◆ **BRIEF 1**
Reproduce the fishing forum thread below in full, word for word.
◆ **BRIEF 2**
Pull out every line in the rows below that contains the string "offset". Matches must have the same case.

# Sandusky river fishing a bit south of Tiffin



## Jason allen (May 1, 2017)

can anyone tell me what kind of fishing I'm going to get in this area? I have a seasonal campsite at Walnut Grove and have a small Jon boat with trolling motor and definitely wanted to fish the Sandusky. Any help would be much appreciated!
Thanks


----------



## Skip Hoffman (Mar 19, 2014)

large mouth, small mouth, and rock bass, catfish and bluegill


----------



## odell daniel (Nov 5, 2015)

the river at walnut grove used to be awesome till they knocked part of the damn out, then the water level dropped 4'. I used to catch huge crappie and largemouth- smallmouth, I'm curios to know how the fishing is nowadays.


----------



## Skip Hoffman (Mar 19, 2014)

I'm kinda curious to see what's going to happen when they take out Ballville and how it will affect the water levels, I'm down around upper and in the summer you can walk most of it other than a few deep holes


----------



## AtticaFish (Nov 23, 2008)

We camped there a few years ago.... i saw the 'boat ramp' and kind of chuckled. I assumed then that there was no way you would run any type of motor in that area unless the river was up and muddy. (it sure is flowing right now) The river is wide through there but trees that were down in the middle of the river were not even halfway submerged. Would be a fun place to take a kayak because there would be no problem at all paddling upstream with the slow flow. I never saw it before they took the dam down (it used to be by CR6 i think?) but it may have kept the water deeper near the campground back then. I don't think the dam coming down in Fremont will effect any water levels even as close as Old Fort.

[Collected data entries]
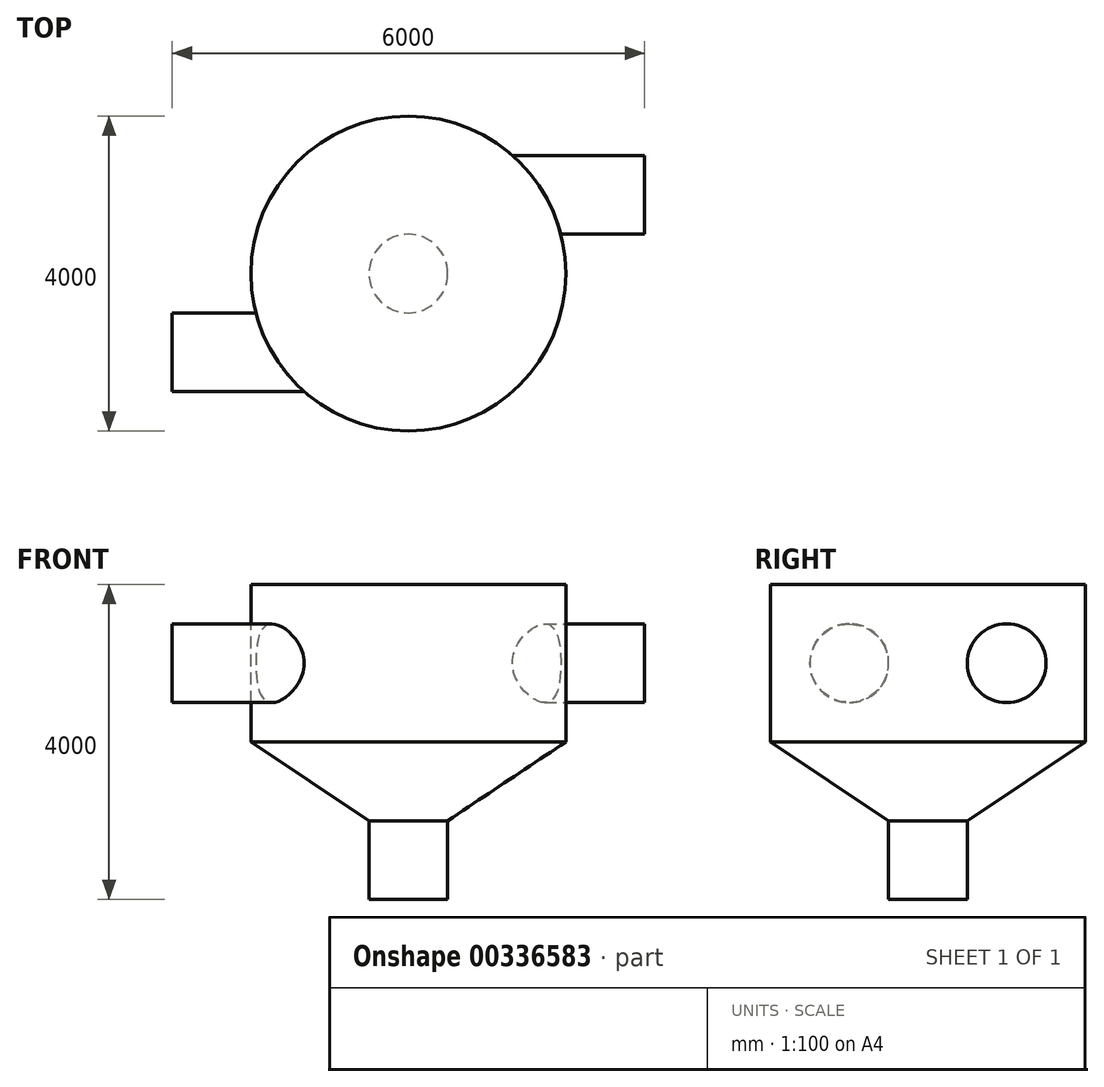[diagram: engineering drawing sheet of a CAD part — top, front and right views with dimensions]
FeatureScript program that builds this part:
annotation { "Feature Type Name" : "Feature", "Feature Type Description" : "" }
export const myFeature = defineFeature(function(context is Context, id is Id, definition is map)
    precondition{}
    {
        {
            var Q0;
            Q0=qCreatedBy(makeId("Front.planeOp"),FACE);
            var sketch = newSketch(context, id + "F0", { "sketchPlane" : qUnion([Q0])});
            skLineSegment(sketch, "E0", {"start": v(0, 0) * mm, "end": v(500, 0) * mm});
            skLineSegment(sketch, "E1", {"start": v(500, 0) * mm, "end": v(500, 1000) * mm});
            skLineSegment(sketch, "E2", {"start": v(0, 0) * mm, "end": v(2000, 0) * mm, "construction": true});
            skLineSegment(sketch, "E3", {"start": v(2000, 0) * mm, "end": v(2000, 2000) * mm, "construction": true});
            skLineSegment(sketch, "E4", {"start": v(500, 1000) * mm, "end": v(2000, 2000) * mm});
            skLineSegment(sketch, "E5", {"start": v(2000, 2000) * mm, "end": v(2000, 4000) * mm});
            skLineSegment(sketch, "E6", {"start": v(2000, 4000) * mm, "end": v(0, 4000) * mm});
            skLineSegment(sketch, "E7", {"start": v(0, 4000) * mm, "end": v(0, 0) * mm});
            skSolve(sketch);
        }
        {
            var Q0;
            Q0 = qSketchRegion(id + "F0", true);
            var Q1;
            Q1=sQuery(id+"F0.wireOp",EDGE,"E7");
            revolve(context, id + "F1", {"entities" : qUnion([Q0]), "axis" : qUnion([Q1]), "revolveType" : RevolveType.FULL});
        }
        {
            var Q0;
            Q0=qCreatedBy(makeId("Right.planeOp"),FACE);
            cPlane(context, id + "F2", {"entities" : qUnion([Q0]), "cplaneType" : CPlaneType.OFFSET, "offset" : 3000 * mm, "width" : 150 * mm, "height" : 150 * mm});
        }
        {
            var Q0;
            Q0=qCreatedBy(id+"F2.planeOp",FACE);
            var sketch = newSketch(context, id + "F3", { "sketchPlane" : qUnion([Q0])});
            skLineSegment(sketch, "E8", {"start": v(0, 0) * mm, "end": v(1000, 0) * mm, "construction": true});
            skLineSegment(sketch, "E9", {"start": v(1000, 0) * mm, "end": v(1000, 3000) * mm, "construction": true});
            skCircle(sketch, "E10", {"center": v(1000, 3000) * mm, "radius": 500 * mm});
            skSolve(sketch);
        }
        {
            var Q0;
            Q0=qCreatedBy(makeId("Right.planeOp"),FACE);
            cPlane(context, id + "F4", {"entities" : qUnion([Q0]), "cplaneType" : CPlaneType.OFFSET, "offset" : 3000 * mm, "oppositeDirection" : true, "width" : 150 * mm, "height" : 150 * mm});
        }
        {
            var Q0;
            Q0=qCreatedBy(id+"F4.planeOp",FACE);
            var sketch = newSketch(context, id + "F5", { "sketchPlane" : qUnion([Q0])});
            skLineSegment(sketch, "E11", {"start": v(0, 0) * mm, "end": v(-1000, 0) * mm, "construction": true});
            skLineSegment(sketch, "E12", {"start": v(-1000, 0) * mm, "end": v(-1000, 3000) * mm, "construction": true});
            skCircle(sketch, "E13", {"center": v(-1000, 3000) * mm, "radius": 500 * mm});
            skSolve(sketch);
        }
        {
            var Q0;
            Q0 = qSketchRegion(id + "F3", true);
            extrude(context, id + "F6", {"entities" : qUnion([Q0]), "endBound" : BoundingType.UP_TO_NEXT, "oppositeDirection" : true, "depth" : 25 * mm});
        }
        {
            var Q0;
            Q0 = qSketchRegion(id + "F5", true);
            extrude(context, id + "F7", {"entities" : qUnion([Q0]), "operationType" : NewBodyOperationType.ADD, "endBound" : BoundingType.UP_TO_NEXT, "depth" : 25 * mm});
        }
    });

◆ **WRITTEN REPLY 1**
# Sandusky river fishing a bit south of Tiffin



## Jason allen (May 1, 2017)

can anyone tell me what kind of fishing I'm going to get in this area? I have a seasonal campsite at Walnut Grove and have a small Jon boat with trolling motor and definitely wanted to fish the Sandusky. Any help would be much appreciated!
Thanks


----------



## Skip Hoffman (Mar 19, 2014)

large mouth, small mouth, and rock bass, catfish and bluegill


----------



## odell daniel (Nov 5, 2015)

the river at walnut grove used to be awesome till they knocked part of the damn out, then the water level dropped 4'. I used to catch huge crappie and largemouth- smallmouth, I'm curios to know how the fishing is nowadays.


----------



## Skip Hoffman (Mar 19, 2014)

I'm kinda curious to see what's going to happen when they take out Ballville and how it will affect the water levels, I'm down around upper and in the summer you can walk most of it other than a few deep holes


----------



## AtticaFish (Nov 23, 2008)

We camped there a few years ago.... i saw the 'boat ramp' and kind of chuckled. I assumed then that there was no way you would run any type of motor in that area unless the river was up and muddy. (it sure is flowing right now) The river is wide through there but trees that were down in the middle of the river were not even halfway submerged. Would be a fun place to take a kayak because there would be no problem at all paddling upstream with the slow flow. I never saw it before they took the dam down (it used to be by CR6 i think?) but it may have kept the water deeper near the campground back then. I don't think the dam coming down in Fremont will effect any water levels even as close as Old Fort.

◆ **WRITTEN REPLY 2**
            cPlane(context, id + "F2", {"entities" : qUnion([Q0]), "cplaneType" : CPlaneType.OFFSET, "offset" : 3000 * mm, "width" : 150 * mm, "height" : 150 * mm});
            cPlane(context, id + "F4", {"entities" : qUnion([Q0]), "cplaneType" : CPlaneType.OFFSET, "offset" : 3000 * mm, "oppositeDirection" : true, "width" : 150 * mm, "height" : 150 * mm});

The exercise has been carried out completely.